- **DATA TO USE**

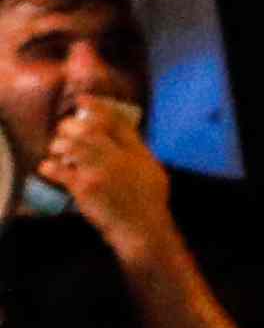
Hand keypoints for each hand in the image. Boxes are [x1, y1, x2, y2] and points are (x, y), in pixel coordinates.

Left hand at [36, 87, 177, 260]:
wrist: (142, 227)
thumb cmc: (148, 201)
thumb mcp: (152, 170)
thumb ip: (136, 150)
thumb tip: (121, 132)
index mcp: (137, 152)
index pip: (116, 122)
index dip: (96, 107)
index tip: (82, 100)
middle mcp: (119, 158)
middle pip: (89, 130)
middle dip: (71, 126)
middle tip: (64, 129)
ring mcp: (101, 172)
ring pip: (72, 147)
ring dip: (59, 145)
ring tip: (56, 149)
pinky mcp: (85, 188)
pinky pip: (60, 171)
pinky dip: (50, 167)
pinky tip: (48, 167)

---

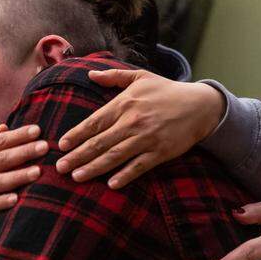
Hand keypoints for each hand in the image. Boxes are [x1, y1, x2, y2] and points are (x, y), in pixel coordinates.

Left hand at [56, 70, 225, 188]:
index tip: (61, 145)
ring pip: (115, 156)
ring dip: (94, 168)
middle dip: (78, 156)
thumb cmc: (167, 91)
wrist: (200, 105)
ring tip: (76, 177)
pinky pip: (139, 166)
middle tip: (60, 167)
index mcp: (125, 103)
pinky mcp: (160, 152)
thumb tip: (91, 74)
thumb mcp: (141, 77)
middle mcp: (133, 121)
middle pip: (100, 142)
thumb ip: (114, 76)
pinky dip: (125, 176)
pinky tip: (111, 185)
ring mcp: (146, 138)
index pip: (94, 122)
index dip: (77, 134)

--

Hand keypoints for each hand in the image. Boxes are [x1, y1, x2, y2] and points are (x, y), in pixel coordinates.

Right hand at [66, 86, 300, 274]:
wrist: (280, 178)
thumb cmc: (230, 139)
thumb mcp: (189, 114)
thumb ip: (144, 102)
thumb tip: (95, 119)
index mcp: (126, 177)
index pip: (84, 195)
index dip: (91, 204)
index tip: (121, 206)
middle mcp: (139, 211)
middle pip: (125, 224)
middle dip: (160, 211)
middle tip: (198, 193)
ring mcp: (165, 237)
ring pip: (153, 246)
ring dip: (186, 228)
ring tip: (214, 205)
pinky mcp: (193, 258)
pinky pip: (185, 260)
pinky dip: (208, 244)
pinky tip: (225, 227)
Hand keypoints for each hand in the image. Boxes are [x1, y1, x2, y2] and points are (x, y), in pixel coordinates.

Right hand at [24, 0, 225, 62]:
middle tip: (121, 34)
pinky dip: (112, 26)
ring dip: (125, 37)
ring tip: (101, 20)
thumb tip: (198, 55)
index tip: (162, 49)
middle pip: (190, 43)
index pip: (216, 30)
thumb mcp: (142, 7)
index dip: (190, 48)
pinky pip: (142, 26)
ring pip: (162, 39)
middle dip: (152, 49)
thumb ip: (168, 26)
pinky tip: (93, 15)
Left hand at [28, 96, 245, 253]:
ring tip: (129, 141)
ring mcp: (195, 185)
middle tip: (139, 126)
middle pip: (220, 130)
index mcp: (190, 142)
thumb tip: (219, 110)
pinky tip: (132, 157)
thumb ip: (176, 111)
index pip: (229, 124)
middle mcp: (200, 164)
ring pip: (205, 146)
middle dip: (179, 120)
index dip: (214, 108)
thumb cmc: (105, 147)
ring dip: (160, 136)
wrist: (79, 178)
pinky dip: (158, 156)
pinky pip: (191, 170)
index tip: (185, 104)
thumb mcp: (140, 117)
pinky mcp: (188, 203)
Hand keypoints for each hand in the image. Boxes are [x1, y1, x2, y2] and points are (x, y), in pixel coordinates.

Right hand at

- **ABOUT THIS EXERCISE**
From the material above, set down exactly the lines starting at the one with "index dip: (91, 204)" and ending at the one with "thumb ip: (176, 111)", end lines included.

- **YOUR SOLUTION**
index dip: (91, 204)
index tip: (121, 206)
middle mcp: (139, 211)
middle pip: (125, 224)
middle dip: (160, 211)
middle tip: (198, 193)
ring mcp: (165, 237)
ring pip: (153, 246)
ring dip: (186, 228)
ring tip: (214, 205)
pinky mcp: (193, 258)
pinky pip: (185, 260)
pinky dip: (208, 244)
pinky tip: (225, 227)
Hand keypoints for each hand in the image. Boxes are [x1, y1, x2, y2] and points are (x, y), in pixel coordinates.

Right hand at [24, 0, 225, 62]:
middle tip: (121, 34)
pinky dip: (112, 26)
ring dip: (125, 37)
ring tip: (101, 20)
thumb tip: (198, 55)
index tip: (162, 49)
middle pip: (190, 43)
index pip: (216, 30)
thumb mcp: (142, 7)
index dip: (190, 48)
pinky pip: (142, 26)
ring pip: (162, 39)
middle dip: (152, 49)
thumb ip: (168, 26)
pinky tip: (93, 15)
Left hand at [28, 96, 245, 253]:
ring tip: (129, 141)
ring mcp: (195, 185)
middle tip: (139, 126)
middle pip: (220, 130)
index mcp: (190, 142)
thumb tip: (219, 110)
pinky tip: (132, 157)
thumb ip: (176, 111)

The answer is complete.